Elisabeth Wöhrle, Dr. Magnus Bleifeld
4.3.5.1 Systematischer Zusammenhang
Rz. 162
Weitere Einschränkungen für die steuerneutrale Spaltung enthält § 15 Abs. 2 S. 2 bis 4 UmwStG. Eine Spaltung ist dann nicht steuerneutral möglich, wenn durch sie eine Veräußerung an außenstehende Personen vollzogen oder vorbereitet wird. Diese Ausschlussregelung dient der Verhinderung von Missbräuchen. Der Gesetzgeber befürchtete, dass die (deutsche) Steuerpflicht auf die Veräußerung von (fiktiven oder originären) Teilbetrieben dadurch umgangen werden könnte, dass die Anteile an einem der beteiligten Rechtsträger nach der Spaltung veräußert werden, z. B. durch einen im Ausland ansässigen Anteilseigner. Die Regelung bedeutet, dass § 11 Abs. 2 UmwStG nicht anwendbar ist, d. h., in der Übertragungsbilanz der übertragenden Körperschaft sind bei der Aufspaltung die gemeinen Werte anzusetzen und der dadurch entstehende Gewinn ist zu versteuern. Bei der Abspaltung ist das bei der übertragenden Körperschaft verbleibende Vermögen jedoch weiterhin mit dem Buchwert anzusetzen, da insoweit kein Gewinnrealisierungstatbestand erfüllt ist. Rechtswirkungen für die Gesellschafter der übertragenden Körperschaft treten nicht ein; § 13 Abs. 2 UmwStG ist weiter anzuwenden. Daher mag es im Interesse der Gesellschafter sein, trotz des Vorliegens einer schädlichen Veräußerung die Teilbetriebsvoraussetzungen des § 15 Abs. 1 S. 2 UmwStG zu erfüllen.

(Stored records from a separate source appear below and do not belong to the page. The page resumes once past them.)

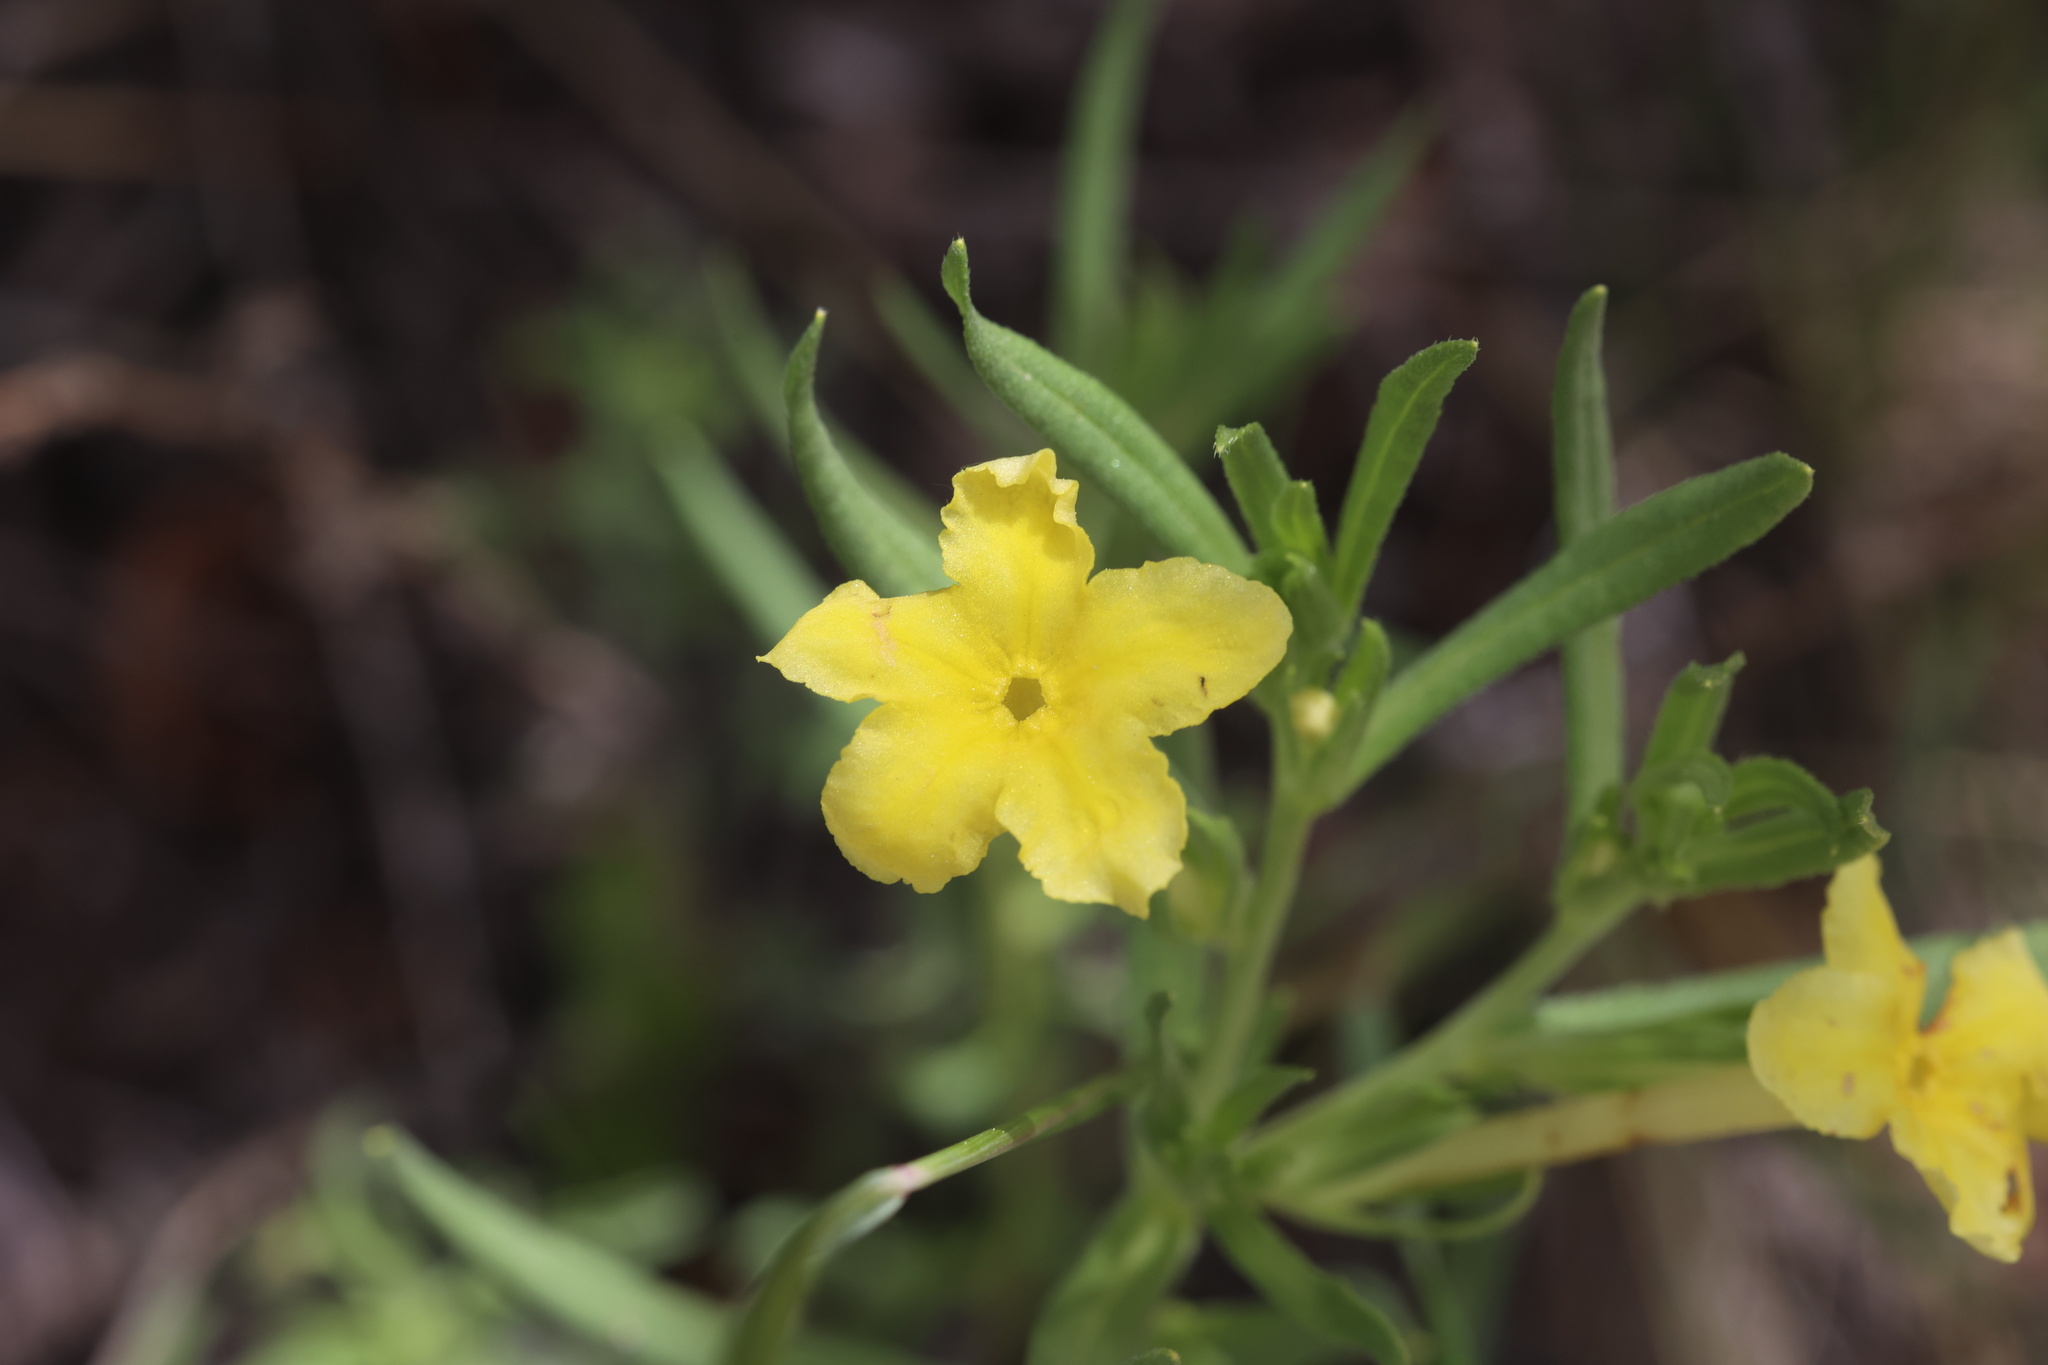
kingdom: Plantae
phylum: Tracheophyta
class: Magnoliopsida
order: Boraginales
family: Boraginaceae
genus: Lithospermum
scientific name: Lithospermum incisum
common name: Fringed gromwell
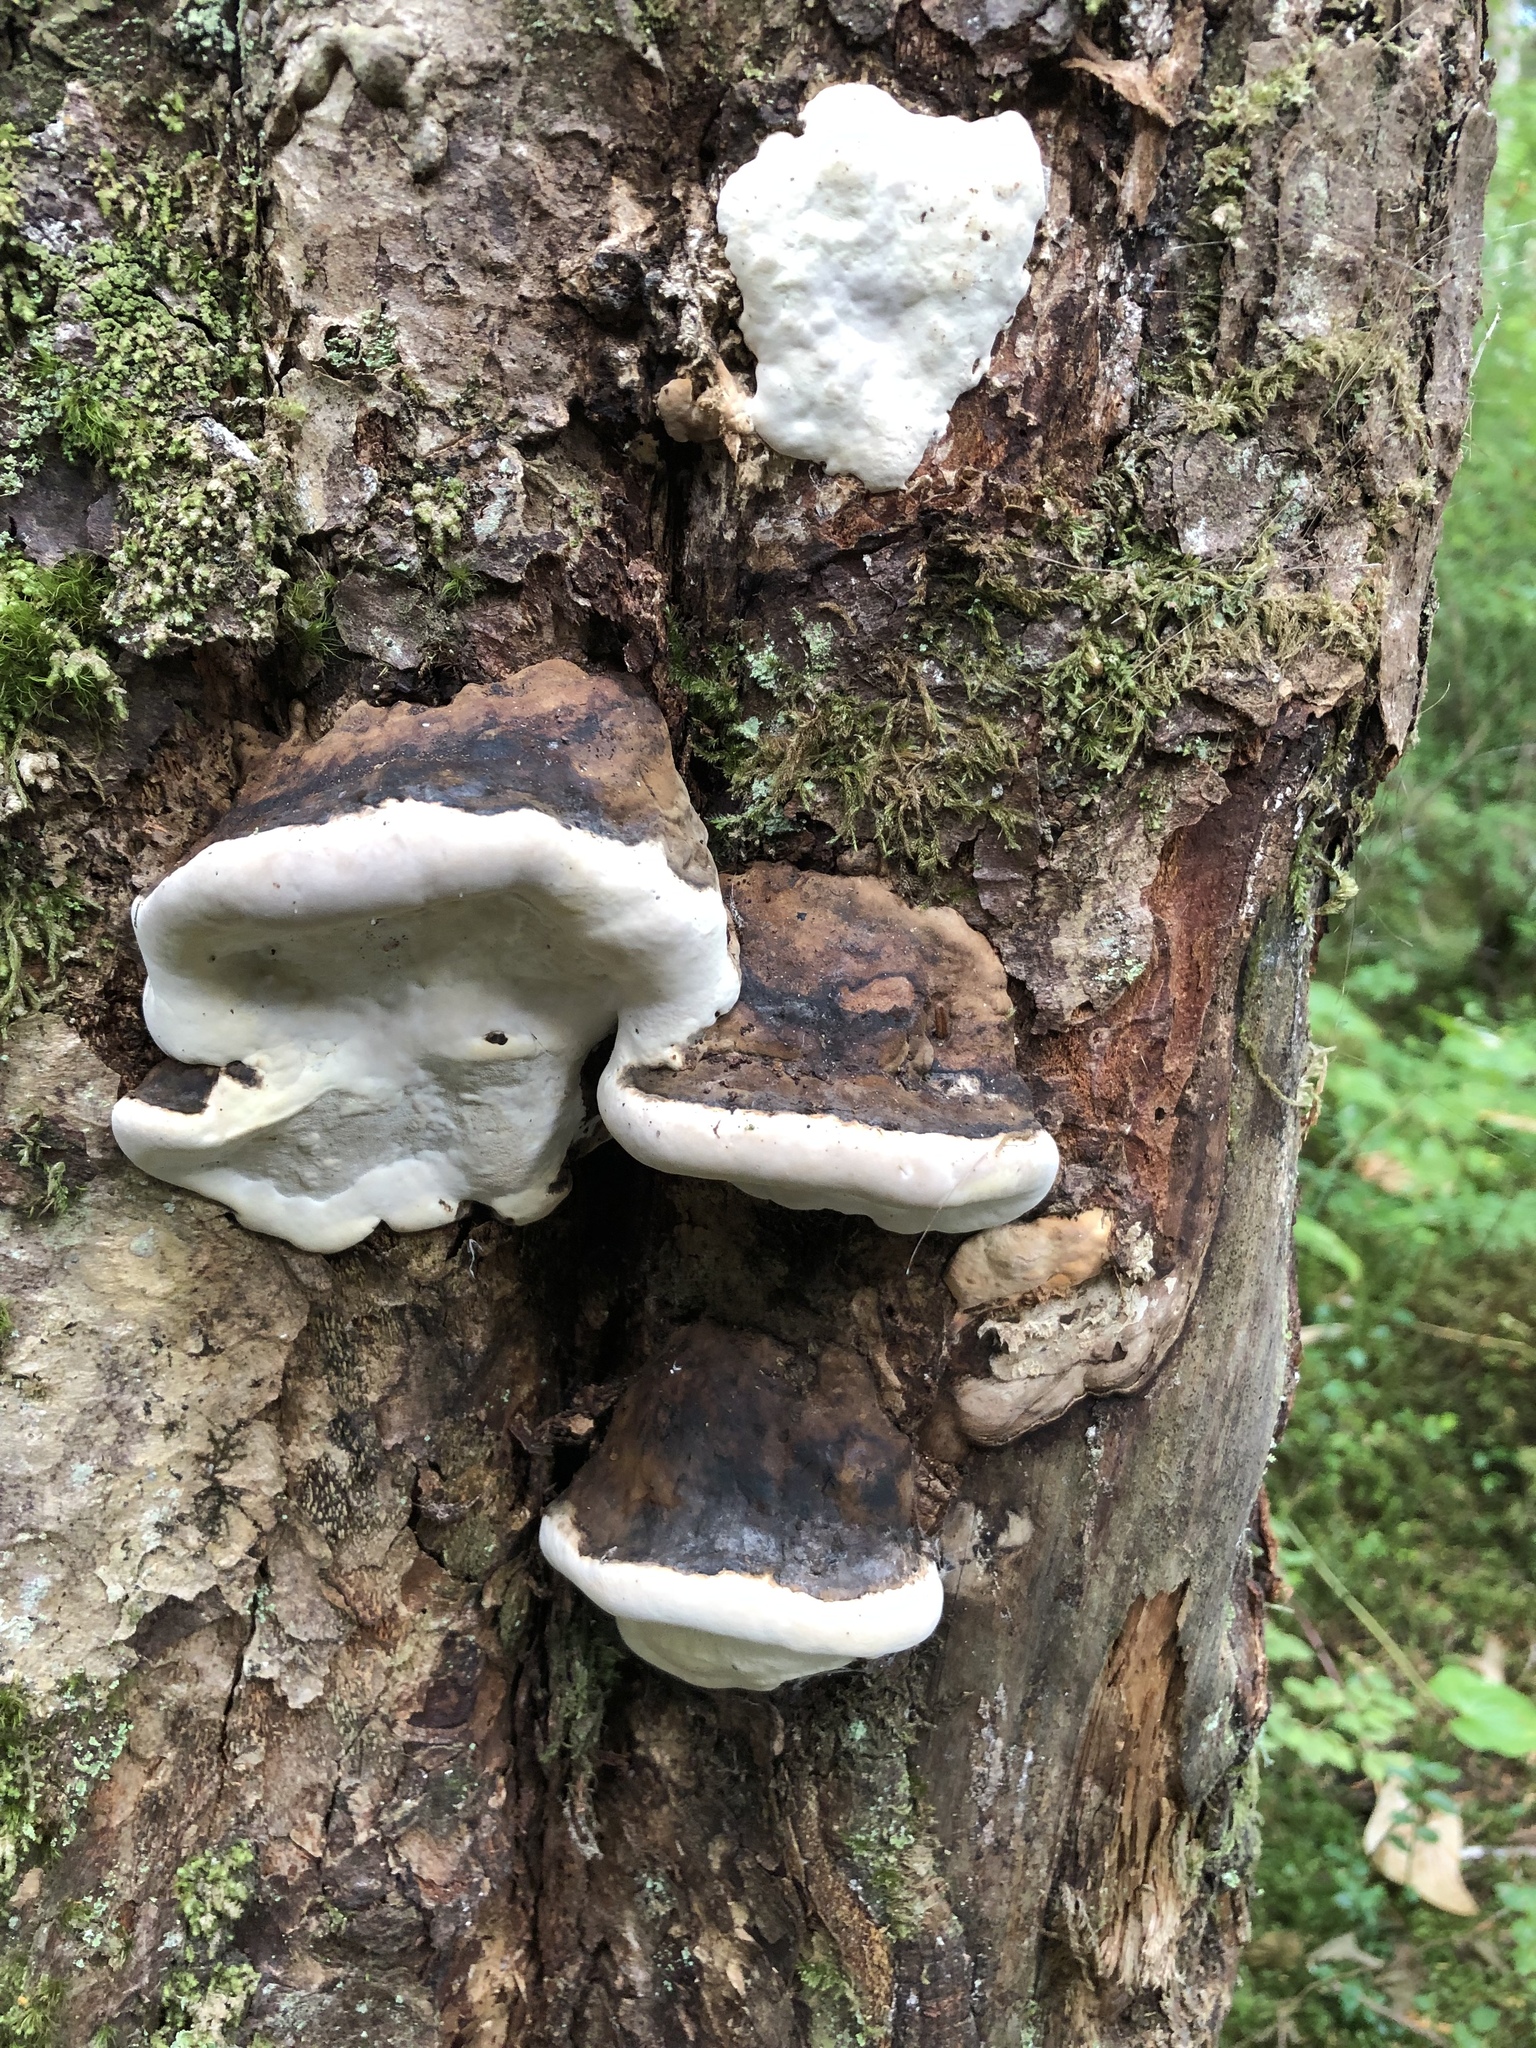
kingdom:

4.3.5.2 Vereinbarkeit mit EU-Recht
Rz. 163
Nach Art. 15 Abs. 1 Buchst. a FRL kann vorgesehen werden, dass die Spaltung steuerwirksam ist, wenn der hauptsächliche Beweggrund oder einer der hauptsächlichen Beweggründe die Steuerhinterziehung oder Steuerumgehung ist. Von einem solchen Beweggrund kann ausgegangen werden, wenn die Spaltung nicht auf vernünftigen wirtschaftlichen Gründen, insbesondere der Umstrukturierung oder der Rationalisierung der beteiligten Gesellschaften beruht. Eine Spaltung mit dem Ziel der Veräußerung dürfte keine "Umstrukturierung und Rationalisierung" i. S. d. Art. 15 Abs. 1 Buchst. a FRL sein. Der Zweck der Missbrauchsregelung des § 15 Abs. 2 UmwStG stimmt insofern grundsätzlich mit Art. 15 Abs. 1 Buchst. a FRL überein.
Rz. 164
Problematisch ist jedoch die typisierende Annahme des Missbrauchs bei einer Veräußerung von mehr als 20 % der Anteile innerhalb von 5 Jahren (Rz. 203ff.). Art. 15 Abs. 1 Buchst. a FRL lässt eine Vermutungsregelung zu; die Formulierung "… kann ausgegangen werden" entspricht der Formulierung in § 15 Abs. 2 S. 4 UmwStG ("Davon ist auszugehen…"). Allerdings sind zwingende typisierende Missbrauchsannahmen europarechtlich nicht zulässig; es muss zumindest eine Möglichkeit der Widerlegung der Vermutung durch den Stpfl. eröffnet werden. Der Ausdruck "Davon ist auszugehen" in § 15 Abs. 2 S. 4 UmwStG ist daher im Wege der europarechtskonformen Interpretation als widerlegbare Vermutung auszulegen. Soweit dieser Ausdruck als unwiderlegbare Vermutung interpretiert wird (Rz. 203), verstößt dies gegen die FRL.
Rz. 165
Bedenken bestehen auch gegen die Veräußerungsfrist von 5 Jahren. Da es sich um eine typisierende Definition von Missbrauch handelt, ist zu fragen, ob man typisierend annehmen kann, dass eine Veräußerung innerhalb von 5 Jahren nach der Spaltung die Vermutung rechtfertigt, die Spaltung sei nur oder hauptsächlich zur Ermöglichung dieser Veräußerung durchgeführt worden. Das ist zu verneinen. Ein Zeitraum von 5 Jahren überschreitet jeden Planungshorizont für konkrete Veräußerungsprojekte. Die typisierende Missbrauchsannahme entbehrt damit der tatsächlichen Grundlage. M.E. kann eine typisierende Missbrauchsannahme nur auf einen Zeitraum von einem Jahr, maximal von 2 Jahren gestützt werden. Im Übrigen sind europarechtlich unwiderlegbare Missbrauchsvermutungen unzulässig. Zumindest muss dem Stpfl. die Möglichkeit eröffnet werden, einen Gegenbeweis zu erbringen.
Rz. 166
Dagegen ist die Grenze von 20 % der Anteile m. E. sachgerecht. Die Veräußerung von 20 % der Anteile stellt die Veräußerung eines substanziellen Teils einer Beteiligung dar und kann daher als Indiz für eine Missbrauchsabsicht gewertet werden. Allerdings ist europarechtlich auch insoweit eine unwiderlegbare Missbrauchsvermutung unzulässig. Daher muss auch bei der Grenze von 20 % dem Stpfl. die Möglichkeit des Gegenbeweises eröffnet werden.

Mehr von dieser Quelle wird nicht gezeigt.